Johnston's musical journey has led him to a varied assortment of producers. Graham Maby, Joe Jackson's bass player, produced Can You Fly. Butch Vig, who has worked with alterna-gods Nirvana and Smashing Pumpkins, produced This Perfect World. Danny Kortchmar-- whose production credits include records by Neil Young, James Taylor, Don Henley, and the Spin Doctors--was at the helm for Never Home. Each album, however, preserves Johnston's sound, stories, and themes--which O'Dair identifies as loneliness and loss, guilt and deceit, irony and hope. "A lot of people were expecting me to make him a lot tougher--really make a big, big record," Vig said. "But I wanted to keep very true to his voice and the rhythm guitar playing. A lot of the tracks are really stripped down."

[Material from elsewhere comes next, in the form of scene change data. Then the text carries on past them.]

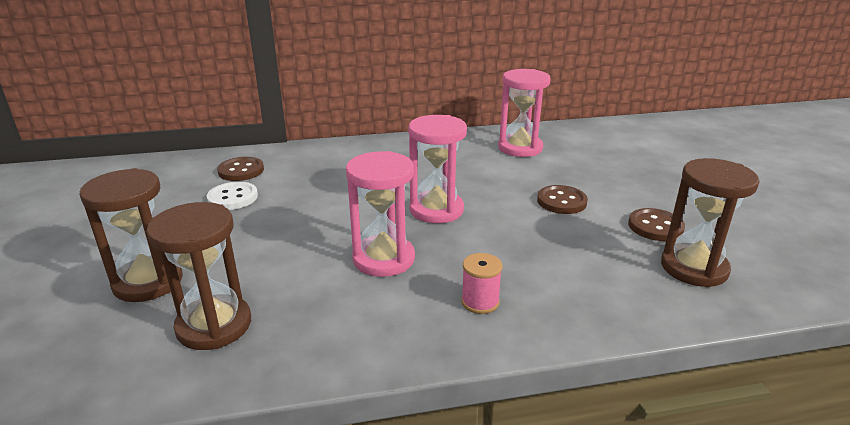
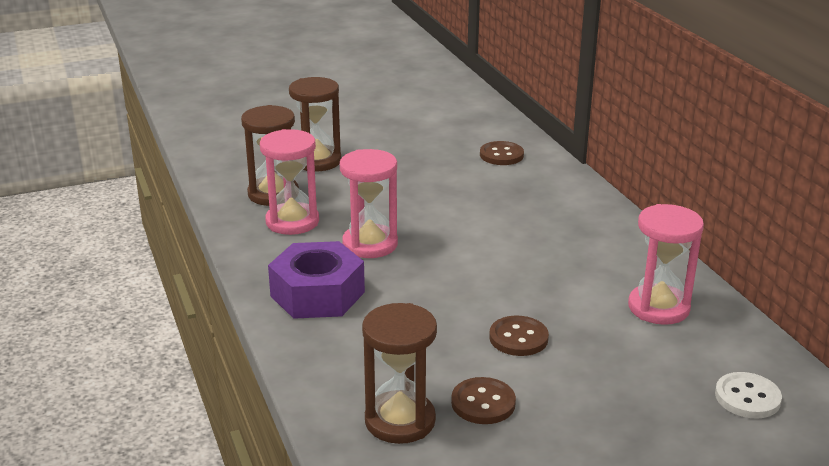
camera: 80 degrees right, 0 degrees up
white button [207,182,258,210] -> white button moved to [715,372,782,419]
pink hourglass [408,115,467,223] -> pink hourglass moved to [260,129,319,235]
pink spool [461,253,502,314] -> purple nut [268,241,365,319]

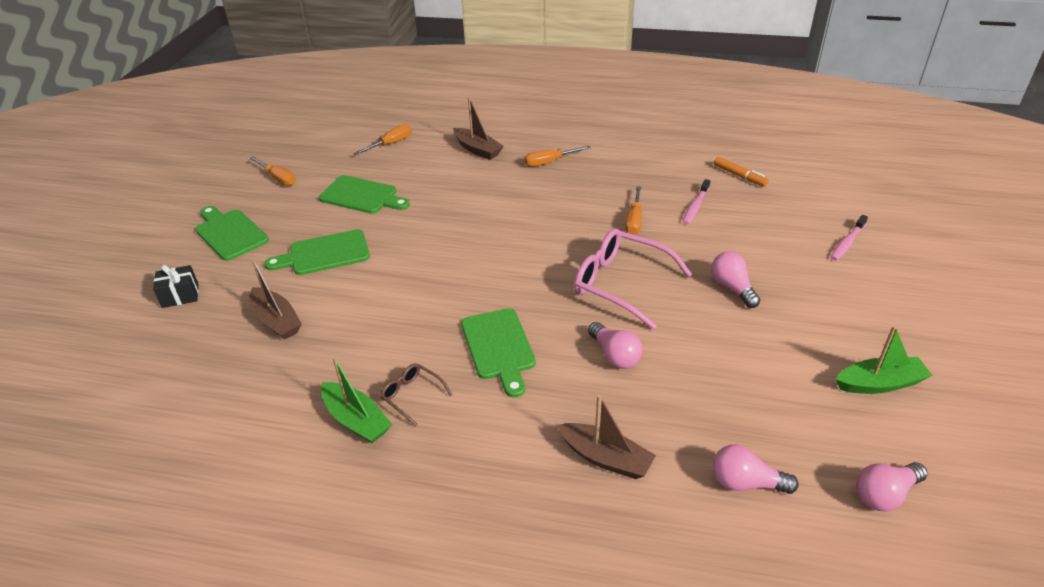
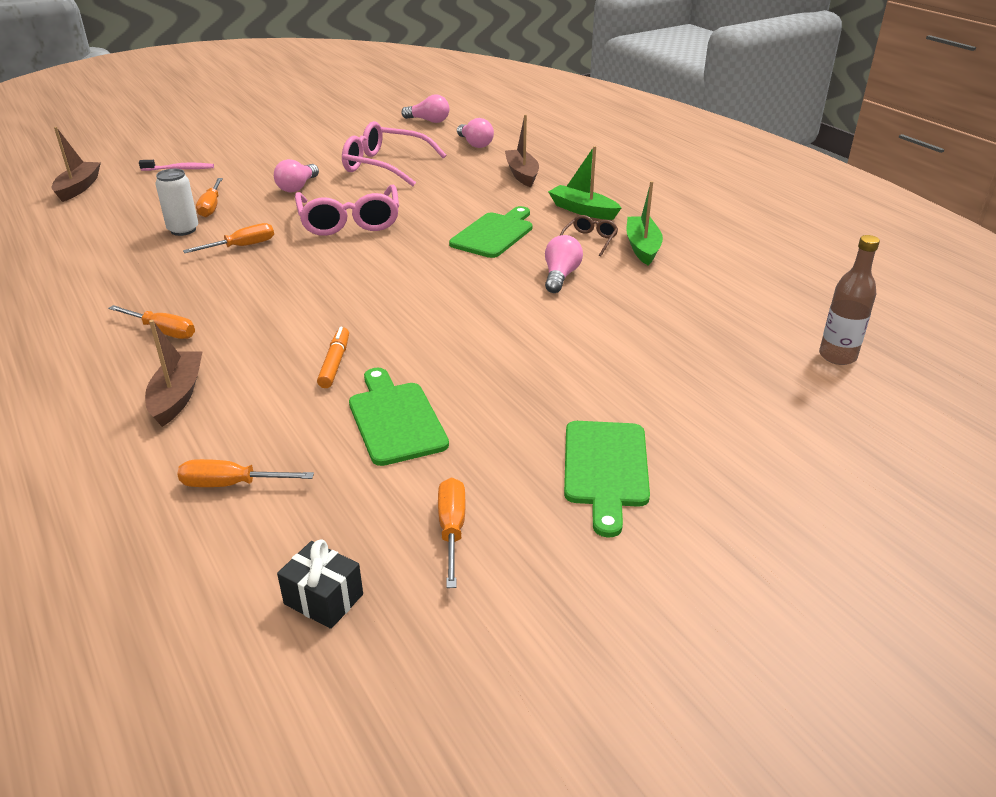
camera: 135 degrees left, 5 degrees down
black gift [153,264,198,308] -> black gift moved to [277,539,363,629]
brown boat [250,260,302,340] -> brown boat moved to [52,127,101,202]
green cutting board [264,229,370,275] -> none
brown glasses [380,363,452,426] -> brown glasses turned 150 degrees counterclockwise [560,215,618,257]
pink light bulb [588,322,643,369] -> pink light bulb moved to [545,235,583,293]
pink toothbrush [683,179,710,224] -> white can [155,169,198,236]
orange marker [714,157,769,187] -> orange marker moved to [317,327,349,388]
green boat [836,326,932,394] -> green boat moved to [548,146,621,220]
none -> orange screwdriver [196,178,223,217]
none -> pink glasses [342,121,446,186]
none -> brown bottle [819,235,880,365]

Johnston, meanwhile, has earned a reputation as a control freak. He has talked of smashing equipment when things go badly in the studio and he refused to include a lyric sheet in This Perfect World because he felt some of the songs were unfinished. "I somehow have a really bad reputation in the biz for being difficult," Johnston told Foege. "A lot of it is just that in the alternative-roots rock circles in the city, it's as cliquish as the fashion industry or Hollywood." Despite his circuitous journey to success, melancholy story songs, and bad reputation, Freedy Johnston still has a devout faith in the music he's making. "There are people I sort of look at out of the corner of my eye to see how it's gone, " he told Steve Knopper of the Knight-Ridder News Service. "Someone like Elvis Costello--he's made a lot of records people would consider mistakes, with a lot of left turns, and he's been able to keep an audience. And Tom Waits. [They're] seemingly able to do what they want. I may not be as headstrong as either of those guys. I know I'm not. [But] I try to do what I want to do."

by Dave Wilkins

Freedy Johnston's Career

Johnston's parents split when he was seven, and he grew up in small Kansas towns. In 1985, he moved to New York to pursue a music career. In 1989, the independent label Bar/None Records released his debut, The Trouble Tree. It was followed by the critically acclaimed Can You Fly, This Perfect World, and Never Home.